Sedangkan didalam Tafsir Al-Maraghi dijelaskan metode yang harus diterapkan dalam berdakwah, yaitu: Berbicaralah kalian kepada Fir’aun dengan pembicaraan yang simpatik dan lemah lembut, agar lebih dapat menyentuh hati, untuk mengundang empati, sehingga dapat lebih menariknya untuk menerima dakwah.

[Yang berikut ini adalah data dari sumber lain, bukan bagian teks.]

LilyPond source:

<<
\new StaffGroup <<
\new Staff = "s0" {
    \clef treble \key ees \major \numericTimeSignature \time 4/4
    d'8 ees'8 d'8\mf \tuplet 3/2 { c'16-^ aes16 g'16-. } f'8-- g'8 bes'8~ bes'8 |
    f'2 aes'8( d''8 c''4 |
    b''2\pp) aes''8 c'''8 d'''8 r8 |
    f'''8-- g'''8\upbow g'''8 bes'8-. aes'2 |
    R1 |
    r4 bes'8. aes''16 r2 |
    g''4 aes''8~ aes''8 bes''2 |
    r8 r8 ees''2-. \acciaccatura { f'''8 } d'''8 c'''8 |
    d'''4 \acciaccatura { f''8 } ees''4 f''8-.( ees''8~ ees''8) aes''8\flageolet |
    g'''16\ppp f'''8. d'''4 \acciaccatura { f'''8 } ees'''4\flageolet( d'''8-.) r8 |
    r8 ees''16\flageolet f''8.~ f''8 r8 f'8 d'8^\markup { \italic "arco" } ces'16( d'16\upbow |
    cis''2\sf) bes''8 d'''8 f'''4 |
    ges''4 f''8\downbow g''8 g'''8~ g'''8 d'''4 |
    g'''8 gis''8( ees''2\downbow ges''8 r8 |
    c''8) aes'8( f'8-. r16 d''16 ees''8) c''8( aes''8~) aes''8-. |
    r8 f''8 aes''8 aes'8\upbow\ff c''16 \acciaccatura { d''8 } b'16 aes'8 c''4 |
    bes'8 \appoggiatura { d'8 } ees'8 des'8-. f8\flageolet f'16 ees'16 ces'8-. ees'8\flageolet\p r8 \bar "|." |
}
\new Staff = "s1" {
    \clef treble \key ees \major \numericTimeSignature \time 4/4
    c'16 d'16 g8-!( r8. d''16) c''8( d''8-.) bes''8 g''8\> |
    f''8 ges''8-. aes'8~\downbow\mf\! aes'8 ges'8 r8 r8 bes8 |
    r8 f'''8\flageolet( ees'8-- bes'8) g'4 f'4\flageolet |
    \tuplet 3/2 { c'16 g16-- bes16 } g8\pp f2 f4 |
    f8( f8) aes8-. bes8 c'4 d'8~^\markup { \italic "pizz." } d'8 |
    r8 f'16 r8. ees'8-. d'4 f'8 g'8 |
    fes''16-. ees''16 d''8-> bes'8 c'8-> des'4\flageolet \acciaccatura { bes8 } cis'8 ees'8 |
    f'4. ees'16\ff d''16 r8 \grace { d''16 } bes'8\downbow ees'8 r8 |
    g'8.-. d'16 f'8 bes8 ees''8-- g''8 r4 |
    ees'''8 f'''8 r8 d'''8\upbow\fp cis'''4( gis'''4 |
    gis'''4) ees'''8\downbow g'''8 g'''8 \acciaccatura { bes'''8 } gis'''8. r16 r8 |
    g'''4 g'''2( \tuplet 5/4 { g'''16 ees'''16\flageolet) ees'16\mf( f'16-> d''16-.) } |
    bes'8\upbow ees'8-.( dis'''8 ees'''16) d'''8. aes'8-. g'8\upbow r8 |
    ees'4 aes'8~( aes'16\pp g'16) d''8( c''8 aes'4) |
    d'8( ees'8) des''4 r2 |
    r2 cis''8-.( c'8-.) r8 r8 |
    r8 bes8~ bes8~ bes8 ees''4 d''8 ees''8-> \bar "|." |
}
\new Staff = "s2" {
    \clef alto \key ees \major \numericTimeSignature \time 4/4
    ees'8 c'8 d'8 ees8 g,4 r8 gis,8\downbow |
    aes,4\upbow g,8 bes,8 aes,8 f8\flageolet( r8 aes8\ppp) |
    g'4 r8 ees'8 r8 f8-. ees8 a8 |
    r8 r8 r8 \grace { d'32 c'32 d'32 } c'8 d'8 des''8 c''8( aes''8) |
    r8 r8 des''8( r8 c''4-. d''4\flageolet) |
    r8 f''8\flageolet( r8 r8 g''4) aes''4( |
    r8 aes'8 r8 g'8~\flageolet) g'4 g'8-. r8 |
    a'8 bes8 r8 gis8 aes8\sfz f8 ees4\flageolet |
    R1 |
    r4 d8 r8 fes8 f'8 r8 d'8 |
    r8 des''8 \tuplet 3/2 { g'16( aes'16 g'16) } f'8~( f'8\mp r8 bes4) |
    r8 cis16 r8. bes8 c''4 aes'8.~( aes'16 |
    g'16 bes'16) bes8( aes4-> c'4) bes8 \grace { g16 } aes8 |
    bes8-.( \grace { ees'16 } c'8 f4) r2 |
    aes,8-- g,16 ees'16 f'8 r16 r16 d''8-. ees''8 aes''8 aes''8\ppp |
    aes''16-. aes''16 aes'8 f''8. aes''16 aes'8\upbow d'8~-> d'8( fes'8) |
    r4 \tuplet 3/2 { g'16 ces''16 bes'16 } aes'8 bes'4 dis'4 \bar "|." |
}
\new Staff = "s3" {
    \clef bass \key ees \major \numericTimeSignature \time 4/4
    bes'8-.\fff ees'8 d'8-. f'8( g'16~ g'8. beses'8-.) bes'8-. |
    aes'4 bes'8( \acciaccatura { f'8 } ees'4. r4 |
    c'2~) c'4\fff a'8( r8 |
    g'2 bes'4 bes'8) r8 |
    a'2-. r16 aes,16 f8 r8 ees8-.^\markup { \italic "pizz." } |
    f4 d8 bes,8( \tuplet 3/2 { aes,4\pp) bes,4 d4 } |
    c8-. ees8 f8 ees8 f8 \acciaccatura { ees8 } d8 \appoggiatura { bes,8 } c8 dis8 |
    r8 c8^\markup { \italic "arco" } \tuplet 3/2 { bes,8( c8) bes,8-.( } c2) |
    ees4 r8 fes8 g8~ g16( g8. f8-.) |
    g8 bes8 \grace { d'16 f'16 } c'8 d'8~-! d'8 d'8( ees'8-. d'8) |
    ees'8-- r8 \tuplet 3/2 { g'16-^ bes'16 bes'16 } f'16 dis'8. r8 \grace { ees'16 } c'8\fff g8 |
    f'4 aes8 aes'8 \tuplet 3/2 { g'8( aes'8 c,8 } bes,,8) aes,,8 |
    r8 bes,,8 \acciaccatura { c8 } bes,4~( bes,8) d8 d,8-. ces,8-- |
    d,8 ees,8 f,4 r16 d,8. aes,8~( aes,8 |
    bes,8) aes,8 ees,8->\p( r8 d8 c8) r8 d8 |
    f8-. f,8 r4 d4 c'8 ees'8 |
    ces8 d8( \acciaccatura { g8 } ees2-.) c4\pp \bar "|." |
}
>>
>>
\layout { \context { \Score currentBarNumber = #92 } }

Dengan sikap simpatik dan perkataan yang lemah lembut, hati orang-oang yang durhaka akan menjadi halus dan kekuatan orang-orang yang sombong akan luluh[6]. Oleh sebab itu, datang perintah yang serupa kepada Nabi Muhammad saw:
إدع الى سبيل ربك بالحكمة والموعظة الحسنة وجادلهم بالتى هيىاحسن
Artinya : Serulah (manusia) kepada jalan Tuhan-Mu dengan hikmah dan pelajaran yang baik dan bantahlah mereka dengan cara yang baik. (An-Nahl 16: 125)
Contoh lain perkataan lemah lembut ialah perkataan Musa kepada Fir’aun:
هل لك إلى أن تزكى واهديك إلىربك فتخشى
Artinya : Adakah keinginan bagimu untuk membersihkan diri (dari kesesatan) dan kamu akan kupimpin ke jalan Tuhanmu agar supaya kamu takut kepadanya (An Nazi’at, 79:18-19)
Selanjutnya Allah mengemukakan alasan, mengapa Musa diperintahkan untuk berkata lemah lembut:
لعله يتذكر أويخشى
Bahwa kata la’alla (mudah-mudahan) dalam kalimat ini menunjukkan tercapainya maksud sesudah kata itu. Yakni, perintah untuk menjalankan risalah, mengajarkan atas apa yang diperintahkan Allah dan berusaha untuk mengerjakan seperti halnya orang lain mengerjakan atau bahkan lebih.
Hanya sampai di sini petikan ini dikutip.